So he sat by himself at the back windows of a water-front saloon, and when he caught a glimpse of the water shining there low in its channels he would shut his lips tight.—Who could have thought that it would be the sea itself to throw in his path the woman who had set this blistering agony in his soul? There it lay like rolled glass; the black piles under the footbridge were prolonged to twice their length by their own shadows, so that the bridge seemed lifted enormously high out of water. Beyond the bridge the seine pockets of the mackerel men hung on the shrouds like black cobwebs, and the ships had a blighting look of funeral ships.—

He had mistrusted the sea. It was life; it was death; flow, slack, and ebb—and his pulse followed it.

Officials of the Customs House could testify that for better than a year, if he mentioned women at all, it was in a tone to convey that his fingers had been sorely burned in that flame and smarted still.

The second autumn, from that moment under the Preaching Tree, found him of the same opinion still.
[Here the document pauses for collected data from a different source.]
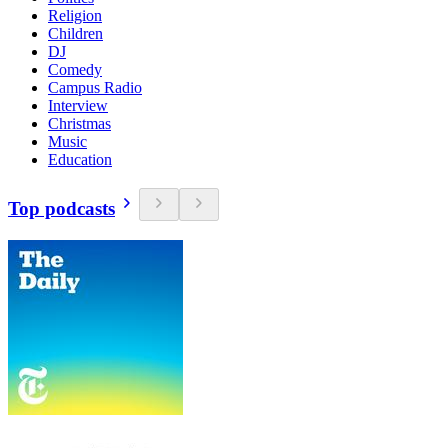
Religion
Children
DJ
Comedy
Campus Radio
Interview
Christmas
Music
Education
Top podcasts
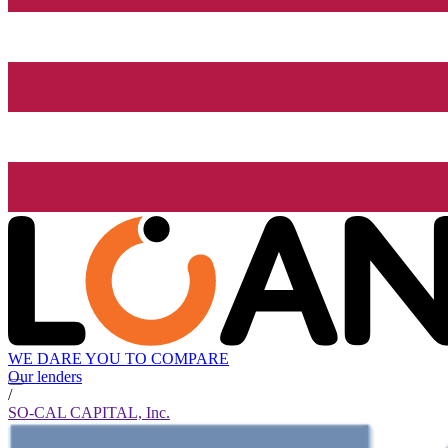
WE DARE YOU TO COMPARE
Our lenders
/
SO-CAL CAPITAL, Inc.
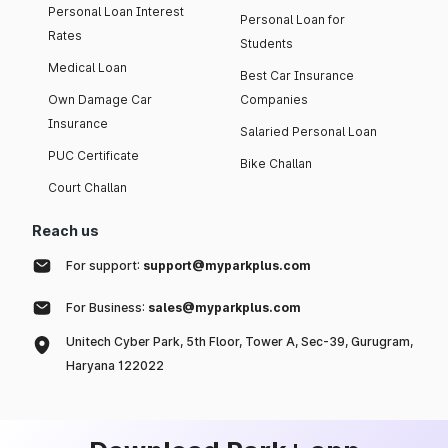
Personal Loan Interest
Personal Loan for
Rates
Students
Medical Loan
Best Car Insurance
Own Damage Car
Companies
Insurance
Salaried Personal Loan
PUC Certificate
Bike Challan
Court Challan
Reach us
For support:
support@myparkplus.com
For Business:
sales@myparkplus.com
Unitech Cyber Park, 5th Floor, Tower A, Sec-39, Gurugram,
Haryana 122022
He trod the dust a very phantom, while little leaves of cardinal red spun past his nose like the ebbing heart's blood of full-bodied summer. The long leaves of the sumach, too, were like guilty fingers dipped in blood. But the little man paid no heed to the analogies which the seasons presented to his conscience in their dying. Though he thought often of his curse, he had not lifted it. But when he saw a cluster of checkerberry plums in spring gleam withered red against gray moss, on some stony upland, he stood still and pondered.

Then, on a night when the fall wind was at its mightiest, and shook the house on Meteor Island as if clods of turf had been hurled against it, he took down his Bible from its stand. At the first page to which he turned, his eye rested on the words, "Woman, hath no man damned thee?"

He bent close, his hand shook, and his blunt finger traced the remainder of that text which he and Cad Sills together had unwittingly erased from the Preaching Tree.

"No man, Lord."—"Neither do I damn thee: go, and sin no more."

He left the Bible standing open and ran out-of-doors.

The hemlock grove confronted him a mass of solid green. Night was coming on, as if with an ague, in a succession of coppery cold squalls which had not yet overtaken the dying west. In that quarter the sky was like a vast porch of crimson woodbine.

When this had sunk, night gave a forlorn and indistinguishable look to everything. A spark of ruddy light glowed deep in the valley. The rocking outlines of the hills were lost in rushing darkness. At his back sounded the pathetic clatter of a dead spruce against its living neighbor, bespeaking the deviltry of woodland demons.—It was the hour which makes all that man can do seem as nothing in the mournful darkness, causing his works to vanish and be as if they had not been.